Functional Analytic Psychotherapy: Maximizing Therapeutic Impact by Using the Client-Therapist Relationship
Mavis Tsai, Independent Practice and University of Washington
Robert J. Kohlenberg, University of Washington
Minimal to moderate level of familiarity with the material
Increase the emotional intensity, interpersonal focus, and impact of your CBT. Functional Analytic Psychotherapy (FAP) employs functional analysis to create deep, meaningful, and healing therapeutic relationships by focusing on the subtle ways clients' daily life problems occur in the therapy session. FAP uses awareness, courage, and love (behaviorally defined) in the therapist-client relationship to produce significant change. Innovations in therapeutic rationales and treatment planning lead clients to go beyond presenting symptoms into their purpose and passion for living. FAP can be applied to a wide range of clinical problems, including: depression, anxiety, intimacy issues, personality disorders, problems of the self, and OCD. This Institute will include videotaped therapy segments, experiential exercises, demonstrations, and client handouts. Considered one of the third-wave cognitive-behavioral therapies, FAP is integrative and provides a conceptual and practical framework that will help super-charge your next therapy session.
You will learn:
How to make clients' learning experiences more powerful by addressing the subtle ways their daily life problems are brought into the session;
Five therapeutic rules to guide treatment plus concrete exercises to increase connection, intensity, and effectiveness in your interventions;
When commonly used interventions can be inadvertently countertherapeutic.

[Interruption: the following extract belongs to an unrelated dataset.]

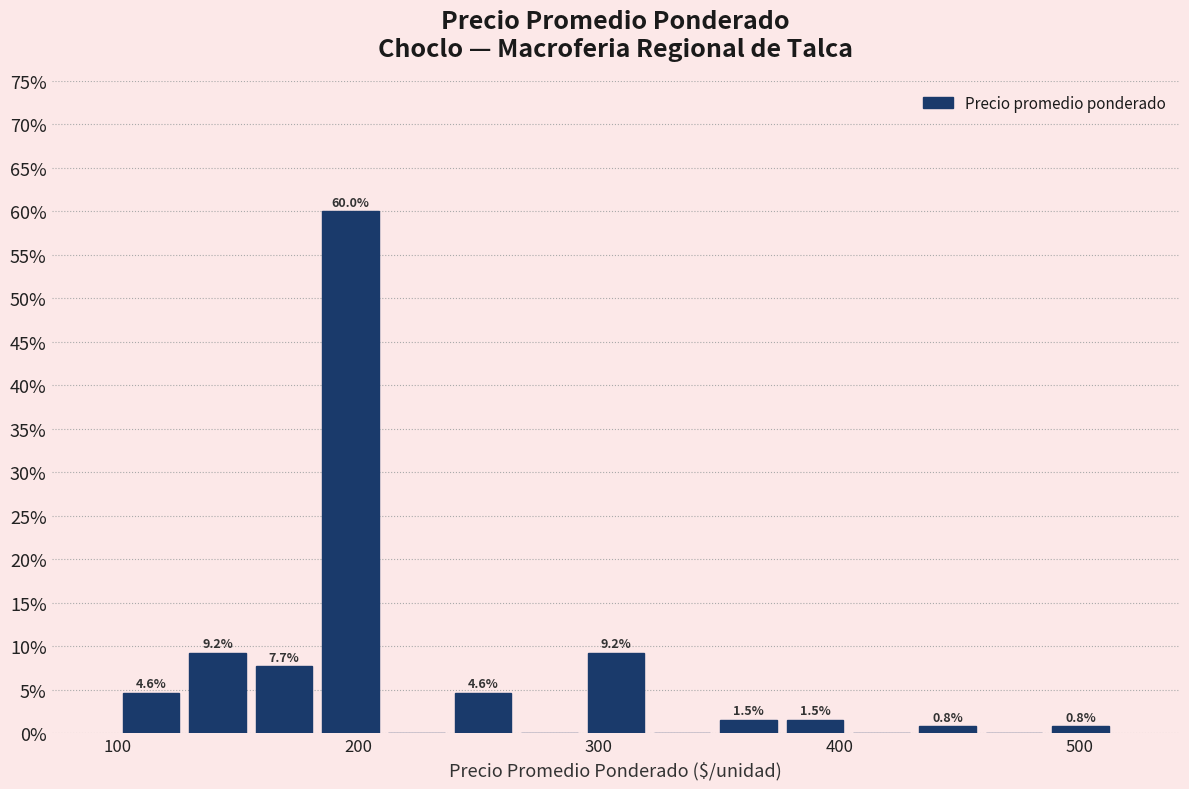

Read against the x-axis, roughly where is the centre of the tallest bar?

200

Recommended Readings: Kohlenberg, R. J., Kanter, J. W., Bolling, M. Y., Parker, C., & Tsai, M. (2002). Enhancing cognitive therapy for depression with functional analytic psychotherapy: Treatment guidelines and empirical findings. Cognitive and Behavioral Practice, 9, 213-229. o Kohlenberg, R. J., & Tsai, M. (1994). Functional analytic psychotherapy: A radical behavioral approach to treatment and integration. Journal of Psychotherapy Integration, 4(3), 175-201. o Kohlenberg, R. J., & Vandenberghe, L. (2007). Treatment-resistant OCD, inflated responsibility, and the therapeutic relationship: Two case examples. Psychology and Psychotherapy-Theory Research and Practice, 80, 455-465. o Tsai, M., Kohlenberg, R. J., Kanter, J. W., Kohlenberg, B. S., Follette, W. C., & Callaghan, G. M. (2008). A guide to functional analytic psychotherapy: Awareness, courage, love and behaviorism. New York: Springer.